(Beginning of EXERCISE INPUTS)

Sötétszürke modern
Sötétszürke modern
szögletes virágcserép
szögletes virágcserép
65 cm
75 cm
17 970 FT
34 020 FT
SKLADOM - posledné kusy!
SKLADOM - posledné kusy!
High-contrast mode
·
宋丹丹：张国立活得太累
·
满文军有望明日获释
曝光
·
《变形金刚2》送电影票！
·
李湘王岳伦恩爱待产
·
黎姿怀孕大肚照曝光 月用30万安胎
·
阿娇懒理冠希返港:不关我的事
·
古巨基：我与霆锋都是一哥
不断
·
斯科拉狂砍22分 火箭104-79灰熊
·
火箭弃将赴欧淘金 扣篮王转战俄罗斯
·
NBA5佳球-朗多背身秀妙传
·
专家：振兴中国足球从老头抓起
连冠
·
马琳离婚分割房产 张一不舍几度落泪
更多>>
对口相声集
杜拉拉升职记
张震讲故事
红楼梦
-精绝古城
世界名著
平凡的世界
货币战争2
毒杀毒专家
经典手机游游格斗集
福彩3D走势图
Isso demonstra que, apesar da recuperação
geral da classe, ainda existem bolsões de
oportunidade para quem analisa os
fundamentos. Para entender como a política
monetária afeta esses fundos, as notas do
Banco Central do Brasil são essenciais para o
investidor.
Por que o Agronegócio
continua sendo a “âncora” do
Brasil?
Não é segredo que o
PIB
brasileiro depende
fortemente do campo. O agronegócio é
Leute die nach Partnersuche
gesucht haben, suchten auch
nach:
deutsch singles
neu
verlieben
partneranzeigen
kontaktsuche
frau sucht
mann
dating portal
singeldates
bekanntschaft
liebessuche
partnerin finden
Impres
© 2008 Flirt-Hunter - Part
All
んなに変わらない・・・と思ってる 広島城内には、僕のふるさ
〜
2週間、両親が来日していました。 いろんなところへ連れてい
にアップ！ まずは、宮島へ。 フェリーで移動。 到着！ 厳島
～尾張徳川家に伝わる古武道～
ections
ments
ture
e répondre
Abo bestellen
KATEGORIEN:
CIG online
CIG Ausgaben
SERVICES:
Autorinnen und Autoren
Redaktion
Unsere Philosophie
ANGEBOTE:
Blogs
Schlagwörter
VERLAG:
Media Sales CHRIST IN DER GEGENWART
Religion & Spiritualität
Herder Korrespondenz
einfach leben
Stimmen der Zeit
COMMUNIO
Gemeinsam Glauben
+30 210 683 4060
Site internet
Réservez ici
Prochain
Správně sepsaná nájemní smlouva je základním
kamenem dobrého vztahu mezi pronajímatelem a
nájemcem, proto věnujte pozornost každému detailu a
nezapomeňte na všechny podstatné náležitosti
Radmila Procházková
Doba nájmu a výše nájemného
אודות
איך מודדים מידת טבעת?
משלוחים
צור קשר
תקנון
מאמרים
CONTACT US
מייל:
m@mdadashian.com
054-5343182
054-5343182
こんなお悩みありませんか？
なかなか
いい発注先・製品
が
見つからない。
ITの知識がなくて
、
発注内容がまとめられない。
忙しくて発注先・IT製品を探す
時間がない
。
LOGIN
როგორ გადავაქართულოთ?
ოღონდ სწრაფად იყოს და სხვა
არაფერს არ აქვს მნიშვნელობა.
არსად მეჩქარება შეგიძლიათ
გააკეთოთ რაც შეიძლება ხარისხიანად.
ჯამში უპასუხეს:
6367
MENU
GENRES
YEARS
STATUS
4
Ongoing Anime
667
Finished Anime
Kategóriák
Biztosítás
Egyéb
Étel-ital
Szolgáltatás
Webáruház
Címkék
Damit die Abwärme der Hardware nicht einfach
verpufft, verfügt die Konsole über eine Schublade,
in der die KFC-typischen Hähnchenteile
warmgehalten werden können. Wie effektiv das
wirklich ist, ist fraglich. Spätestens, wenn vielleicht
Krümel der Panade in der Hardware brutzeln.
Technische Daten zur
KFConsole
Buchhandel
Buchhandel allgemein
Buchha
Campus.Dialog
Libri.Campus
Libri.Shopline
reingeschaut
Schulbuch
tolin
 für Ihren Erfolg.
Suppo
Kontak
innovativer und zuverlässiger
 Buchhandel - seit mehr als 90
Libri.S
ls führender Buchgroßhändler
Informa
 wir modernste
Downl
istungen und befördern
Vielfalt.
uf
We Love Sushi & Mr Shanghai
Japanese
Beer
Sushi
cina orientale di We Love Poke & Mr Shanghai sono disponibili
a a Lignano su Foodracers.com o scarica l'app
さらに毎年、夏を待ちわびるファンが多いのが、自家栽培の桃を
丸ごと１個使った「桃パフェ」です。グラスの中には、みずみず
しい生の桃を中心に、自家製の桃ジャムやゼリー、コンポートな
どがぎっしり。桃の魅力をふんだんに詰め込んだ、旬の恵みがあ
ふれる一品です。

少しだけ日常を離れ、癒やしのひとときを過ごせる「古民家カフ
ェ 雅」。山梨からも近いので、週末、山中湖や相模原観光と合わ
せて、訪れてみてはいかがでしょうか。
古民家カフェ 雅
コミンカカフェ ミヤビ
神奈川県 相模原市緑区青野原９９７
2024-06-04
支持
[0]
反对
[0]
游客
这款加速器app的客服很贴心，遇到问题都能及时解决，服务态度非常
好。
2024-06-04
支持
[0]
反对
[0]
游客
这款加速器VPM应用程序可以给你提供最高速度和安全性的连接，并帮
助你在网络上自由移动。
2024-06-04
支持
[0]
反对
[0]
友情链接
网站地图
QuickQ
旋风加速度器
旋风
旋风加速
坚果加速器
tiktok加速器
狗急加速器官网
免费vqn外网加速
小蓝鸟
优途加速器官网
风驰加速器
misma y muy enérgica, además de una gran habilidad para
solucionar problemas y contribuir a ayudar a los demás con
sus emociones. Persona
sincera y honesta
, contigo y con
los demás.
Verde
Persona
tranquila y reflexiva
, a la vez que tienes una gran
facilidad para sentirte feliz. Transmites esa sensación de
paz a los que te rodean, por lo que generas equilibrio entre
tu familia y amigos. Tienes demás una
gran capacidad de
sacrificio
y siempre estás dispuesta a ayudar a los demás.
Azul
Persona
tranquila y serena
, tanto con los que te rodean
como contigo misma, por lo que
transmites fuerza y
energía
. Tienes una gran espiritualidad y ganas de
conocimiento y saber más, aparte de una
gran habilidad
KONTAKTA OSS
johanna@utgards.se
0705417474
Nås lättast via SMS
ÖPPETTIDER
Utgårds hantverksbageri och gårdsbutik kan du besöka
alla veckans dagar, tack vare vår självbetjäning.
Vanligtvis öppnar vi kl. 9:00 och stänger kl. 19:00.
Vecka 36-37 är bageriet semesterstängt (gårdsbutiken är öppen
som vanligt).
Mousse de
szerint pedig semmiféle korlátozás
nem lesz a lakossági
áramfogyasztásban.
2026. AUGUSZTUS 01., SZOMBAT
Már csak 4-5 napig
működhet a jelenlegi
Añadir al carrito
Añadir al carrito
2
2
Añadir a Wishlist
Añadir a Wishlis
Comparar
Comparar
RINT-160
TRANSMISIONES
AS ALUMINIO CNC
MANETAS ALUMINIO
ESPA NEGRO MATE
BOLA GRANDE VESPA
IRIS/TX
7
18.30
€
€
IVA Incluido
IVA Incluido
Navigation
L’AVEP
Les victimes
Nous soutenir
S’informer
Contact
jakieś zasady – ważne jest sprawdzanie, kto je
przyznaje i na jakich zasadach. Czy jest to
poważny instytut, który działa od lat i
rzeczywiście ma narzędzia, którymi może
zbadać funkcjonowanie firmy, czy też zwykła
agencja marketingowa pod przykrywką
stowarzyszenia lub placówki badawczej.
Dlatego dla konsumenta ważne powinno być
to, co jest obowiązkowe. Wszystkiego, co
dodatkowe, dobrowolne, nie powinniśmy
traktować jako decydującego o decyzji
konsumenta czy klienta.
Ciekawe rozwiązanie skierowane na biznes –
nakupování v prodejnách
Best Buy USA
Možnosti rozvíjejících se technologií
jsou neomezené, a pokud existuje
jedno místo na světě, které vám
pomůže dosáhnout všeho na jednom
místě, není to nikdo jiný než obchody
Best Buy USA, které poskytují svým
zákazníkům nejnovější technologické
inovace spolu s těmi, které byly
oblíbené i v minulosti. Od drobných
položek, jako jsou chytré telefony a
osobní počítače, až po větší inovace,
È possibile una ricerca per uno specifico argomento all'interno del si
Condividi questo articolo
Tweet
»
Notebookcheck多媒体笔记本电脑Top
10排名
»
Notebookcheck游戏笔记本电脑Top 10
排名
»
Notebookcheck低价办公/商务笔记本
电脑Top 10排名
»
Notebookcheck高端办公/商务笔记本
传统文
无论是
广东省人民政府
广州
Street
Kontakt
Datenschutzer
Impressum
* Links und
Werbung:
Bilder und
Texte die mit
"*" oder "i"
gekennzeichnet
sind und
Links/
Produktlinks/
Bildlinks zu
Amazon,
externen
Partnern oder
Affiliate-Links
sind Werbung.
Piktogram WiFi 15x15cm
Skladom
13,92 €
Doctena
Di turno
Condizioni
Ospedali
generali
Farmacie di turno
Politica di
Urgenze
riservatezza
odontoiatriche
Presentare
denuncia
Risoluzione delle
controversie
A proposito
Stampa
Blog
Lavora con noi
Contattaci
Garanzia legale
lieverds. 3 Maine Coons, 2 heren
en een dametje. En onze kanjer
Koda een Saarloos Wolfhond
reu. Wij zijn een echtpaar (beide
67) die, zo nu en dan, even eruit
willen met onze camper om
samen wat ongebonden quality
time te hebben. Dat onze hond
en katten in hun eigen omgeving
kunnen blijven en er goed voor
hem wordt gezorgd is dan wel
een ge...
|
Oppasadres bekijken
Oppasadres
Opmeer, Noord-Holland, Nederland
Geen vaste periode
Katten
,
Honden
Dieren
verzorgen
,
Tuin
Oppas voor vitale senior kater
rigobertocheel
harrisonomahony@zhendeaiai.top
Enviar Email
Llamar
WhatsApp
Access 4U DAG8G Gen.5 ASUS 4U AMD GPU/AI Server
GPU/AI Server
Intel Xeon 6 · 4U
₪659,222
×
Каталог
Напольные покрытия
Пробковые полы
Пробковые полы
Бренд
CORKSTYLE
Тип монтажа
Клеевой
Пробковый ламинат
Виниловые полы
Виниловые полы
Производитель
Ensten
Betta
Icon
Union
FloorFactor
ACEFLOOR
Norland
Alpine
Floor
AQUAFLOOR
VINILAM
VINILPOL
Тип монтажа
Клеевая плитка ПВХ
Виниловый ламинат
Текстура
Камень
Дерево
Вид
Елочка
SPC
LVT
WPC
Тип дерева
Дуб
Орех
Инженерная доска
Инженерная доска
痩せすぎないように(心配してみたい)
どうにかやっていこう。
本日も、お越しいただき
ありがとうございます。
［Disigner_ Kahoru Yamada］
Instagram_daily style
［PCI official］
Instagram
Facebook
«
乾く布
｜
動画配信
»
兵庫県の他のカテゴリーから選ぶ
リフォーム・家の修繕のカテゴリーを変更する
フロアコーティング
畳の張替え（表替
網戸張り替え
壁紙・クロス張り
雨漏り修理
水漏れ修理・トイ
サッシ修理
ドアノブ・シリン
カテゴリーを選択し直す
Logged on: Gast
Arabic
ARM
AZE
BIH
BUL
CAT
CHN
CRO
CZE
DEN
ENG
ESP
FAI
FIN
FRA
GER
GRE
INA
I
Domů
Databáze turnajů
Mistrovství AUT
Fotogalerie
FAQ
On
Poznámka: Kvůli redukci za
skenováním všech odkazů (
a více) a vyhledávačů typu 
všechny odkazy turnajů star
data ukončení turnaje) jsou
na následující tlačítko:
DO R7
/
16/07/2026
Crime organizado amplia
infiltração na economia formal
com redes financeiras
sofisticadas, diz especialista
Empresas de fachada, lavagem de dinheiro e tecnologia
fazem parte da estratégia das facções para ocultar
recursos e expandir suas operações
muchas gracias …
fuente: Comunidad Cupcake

(End of EXERCISE INPUTS)

PROBLEM DETAILS. Write out the listing exactly from its first line to the line containing "Por que o Agronegócio". Both of those lines belong in the answer.

EXERCISE SOLUTION.
Sötétszürke modern
Sötétszürke modern
szögletes virágcserép
szögletes virágcserép
65 cm
75 cm
17 970 FT
34 020 FT
SKLADOM - posledné kusy!
SKLADOM - posledné kusy!
High-contrast mode
·
宋丹丹：张国立活得太累
·
满文军有望明日获释
曝光
·
《变形金刚2》送电影票！
·
李湘王岳伦恩爱待产
·
黎姿怀孕大肚照曝光 月用30万安胎
·
阿娇懒理冠希返港:不关我的事
·
古巨基：我与霆锋都是一哥
不断
·
斯科拉狂砍22分 火箭104-79灰熊
·
火箭弃将赴欧淘金 扣篮王转战俄罗斯
·
NBA5佳球-朗多背身秀妙传
·
专家：振兴中国足球从老头抓起
连冠
·
马琳离婚分割房产 张一不舍几度落泪
更多>>
对口相声集
杜拉拉升职记
张震讲故事
红楼梦
-精绝古城
世界名著
平凡的世界
货币战争2
毒杀毒专家
经典手机游游格斗集
福彩3D走势图
Isso demonstra que, apesar da recuperação
geral da classe, ainda existem bolsões de
oportunidade para quem analisa os
fundamentos. Para entender como a política
monetária afeta esses fundos, as notas do
Banco Central do Brasil são essenciais para o
investidor.
Por que o Agronegócio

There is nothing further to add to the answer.